**TEXTO PARA LEITURA**
☆ ☆ ☆

# bate-rijo (plural)



## Cris Pacino

Olá pessoal,

Estou dando aulas de português em Madrid e na hora de explicar como formar o plural fui buscar exemplos na internet, porém em um caso específico me dao um exemplo que nao sei o significado.

A palavra é bate-rijo, e se explica que a formaçao é substantivo + adj, portanto o plural é bate-rijos.

Saberiam me dizer o que significa essa palavra? Outra: poderiam me dar mais exemplos?

Muitíssimo obrigada desde já!

Aguardarei comentários. Saudaçoes,

Cristina

(desculpem, meu teclado nao tem til)


----------



## Carfer

_'Bate-rijo'_?!! Ora aí está um termo que nunca ouvi na minha vida, que já não é tão curta como isso nem parca em encontros inesperados com palavras estranhas!
Substantivo mais adjectivo?!! '_Bate_' é uma forma do verbo '_bater_', não um substantivo.


----------



## Cris Pacino

Olá Carfer, tens toda razao, me equivoquei. É um exemplo de verbo + adj.
Que palavrinha, hein?! Estou intrigada.


----------



## Vanda

Olá, Cristina! 
Seu teclado não precisa de til, nem de cedilha, nem de nada - além das letras - o resto WR lhe fornece. É só olhar no alto da janelinha do post, à direita e clicar na letra desejada! Voilá!

Vamos ao bate-rijo, não acho que bate aqui seja substantivo. Tanto não é que ele não aceita o plural. Experimente dizer _bates_... viu? Não funciona! 
Veja este exemplo parecido de bate-barba (bater).
Portanto bate (de bater) + rijo  = bate-rijo
Opa, achei. Veja, exatamente o que eu disse acima, bate é verbo, portanto singular. 


> se os substantivos compostos tiverem como elementos de sua composição um verbo, um advérbio ou uma preposição, esses termos deverão ficar no singular.
> guarda-chuva / guarda-chuvas
> guarda-roupa / guarda-roupas
> sempre-viva / sempre-vivas
> contra-ataque / contra-ataques


_(Palavra invariável + Palavra variável)_ 
Só o adjetivo vai para o plural.
Veja este exemplo:
sempre-viva = sempre-vivas (Invariável + Variável)
Nesse caso o substantivo composto é formado pelo Advérbio, (palavra invariável) SEMPRE + o Adjetivo (e portanto variável), VIVA. Lembre-se, as palavras invariáveis não flexionam. Se você ainda não leu o texto que trata das classes de palavras, então leia e “fique por dentro”.


----------



## Carfer

O engraçado é que o termo aparece em muitos textos didáticos. Estranho didatismo este que recorre a palavras que, aparentemente, talvez só os autores conheçam, ou então andam a copiar-se uns aos outros.

☆ ☆ ☆

**LINHAS**
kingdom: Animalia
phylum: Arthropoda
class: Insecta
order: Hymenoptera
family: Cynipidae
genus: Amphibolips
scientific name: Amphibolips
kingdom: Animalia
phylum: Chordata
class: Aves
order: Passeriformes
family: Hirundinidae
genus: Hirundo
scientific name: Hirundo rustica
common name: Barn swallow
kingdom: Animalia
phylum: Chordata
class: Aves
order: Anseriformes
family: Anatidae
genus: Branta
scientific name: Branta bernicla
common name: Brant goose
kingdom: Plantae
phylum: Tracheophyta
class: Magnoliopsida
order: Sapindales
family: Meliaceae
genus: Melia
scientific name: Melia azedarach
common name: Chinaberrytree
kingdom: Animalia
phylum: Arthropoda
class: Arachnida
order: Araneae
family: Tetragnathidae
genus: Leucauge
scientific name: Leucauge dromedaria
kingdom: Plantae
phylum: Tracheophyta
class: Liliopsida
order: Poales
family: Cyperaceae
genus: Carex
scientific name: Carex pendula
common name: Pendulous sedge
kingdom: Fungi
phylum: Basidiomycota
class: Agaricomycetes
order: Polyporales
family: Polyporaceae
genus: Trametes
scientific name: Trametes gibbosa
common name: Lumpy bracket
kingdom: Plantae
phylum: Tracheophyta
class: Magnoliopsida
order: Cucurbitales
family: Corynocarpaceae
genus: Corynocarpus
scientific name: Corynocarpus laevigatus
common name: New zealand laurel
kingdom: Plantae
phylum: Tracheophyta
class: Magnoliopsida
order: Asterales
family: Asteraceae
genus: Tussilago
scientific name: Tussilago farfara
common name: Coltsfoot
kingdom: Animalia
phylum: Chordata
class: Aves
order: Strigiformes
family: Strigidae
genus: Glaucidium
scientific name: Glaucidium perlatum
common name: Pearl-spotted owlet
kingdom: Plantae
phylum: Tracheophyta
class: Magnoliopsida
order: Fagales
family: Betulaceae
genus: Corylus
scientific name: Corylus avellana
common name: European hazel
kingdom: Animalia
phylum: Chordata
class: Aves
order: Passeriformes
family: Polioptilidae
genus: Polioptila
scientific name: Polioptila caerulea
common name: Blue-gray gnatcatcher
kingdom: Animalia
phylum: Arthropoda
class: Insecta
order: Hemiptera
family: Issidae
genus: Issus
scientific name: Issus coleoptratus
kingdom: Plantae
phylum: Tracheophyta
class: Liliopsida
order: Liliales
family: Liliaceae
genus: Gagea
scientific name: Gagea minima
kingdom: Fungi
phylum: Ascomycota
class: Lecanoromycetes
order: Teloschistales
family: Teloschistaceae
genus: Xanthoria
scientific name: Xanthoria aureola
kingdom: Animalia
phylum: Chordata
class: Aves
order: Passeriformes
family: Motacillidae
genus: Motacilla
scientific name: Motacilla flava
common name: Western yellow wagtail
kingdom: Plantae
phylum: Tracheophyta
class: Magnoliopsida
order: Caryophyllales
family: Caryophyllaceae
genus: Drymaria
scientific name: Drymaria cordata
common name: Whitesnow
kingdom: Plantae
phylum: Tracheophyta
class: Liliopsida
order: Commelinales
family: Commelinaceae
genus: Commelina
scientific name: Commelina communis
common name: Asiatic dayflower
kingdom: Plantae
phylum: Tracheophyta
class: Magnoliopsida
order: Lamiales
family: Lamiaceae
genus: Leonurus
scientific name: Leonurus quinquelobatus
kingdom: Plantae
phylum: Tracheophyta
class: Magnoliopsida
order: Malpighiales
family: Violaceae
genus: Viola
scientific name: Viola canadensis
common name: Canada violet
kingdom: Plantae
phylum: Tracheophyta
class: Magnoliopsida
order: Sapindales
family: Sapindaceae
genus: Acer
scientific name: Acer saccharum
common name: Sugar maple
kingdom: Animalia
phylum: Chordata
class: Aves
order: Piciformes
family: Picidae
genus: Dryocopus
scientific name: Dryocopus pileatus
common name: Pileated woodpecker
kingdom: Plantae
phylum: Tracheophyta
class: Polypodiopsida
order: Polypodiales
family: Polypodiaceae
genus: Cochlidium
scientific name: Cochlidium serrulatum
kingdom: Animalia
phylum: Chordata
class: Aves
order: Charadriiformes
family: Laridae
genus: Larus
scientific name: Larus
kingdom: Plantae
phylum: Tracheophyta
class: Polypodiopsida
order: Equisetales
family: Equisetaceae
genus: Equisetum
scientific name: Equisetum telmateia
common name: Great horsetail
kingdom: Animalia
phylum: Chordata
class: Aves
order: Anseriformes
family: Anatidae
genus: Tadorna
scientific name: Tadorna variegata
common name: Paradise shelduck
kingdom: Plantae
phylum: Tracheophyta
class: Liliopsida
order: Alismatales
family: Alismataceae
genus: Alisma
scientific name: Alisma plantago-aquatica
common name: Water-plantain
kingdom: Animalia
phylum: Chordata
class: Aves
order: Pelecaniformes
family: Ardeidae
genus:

☆ ☆ ☆

**DESCRIÇÃO DO EXERCÍCIO**
Responda às perguntas abaixo sobre a discussão do plural de bate-rijo, marcando cada resposta com a mesma letra da pergunta.
(a) Em que cidade Cristina dá aulas de português?
(b) Segundo Carfer, "bate" é uma forma de qual verbo?
(c) Que palavra Vanda dá como exemplo de substantivo composto formado por advérbio e adjetivo?

**RESPOSTA DA TAREFA**
(a) Em Madrid.
(b) Do verbo "bater".
(c) Sempre-viva, cujo plural é sempre-vivas.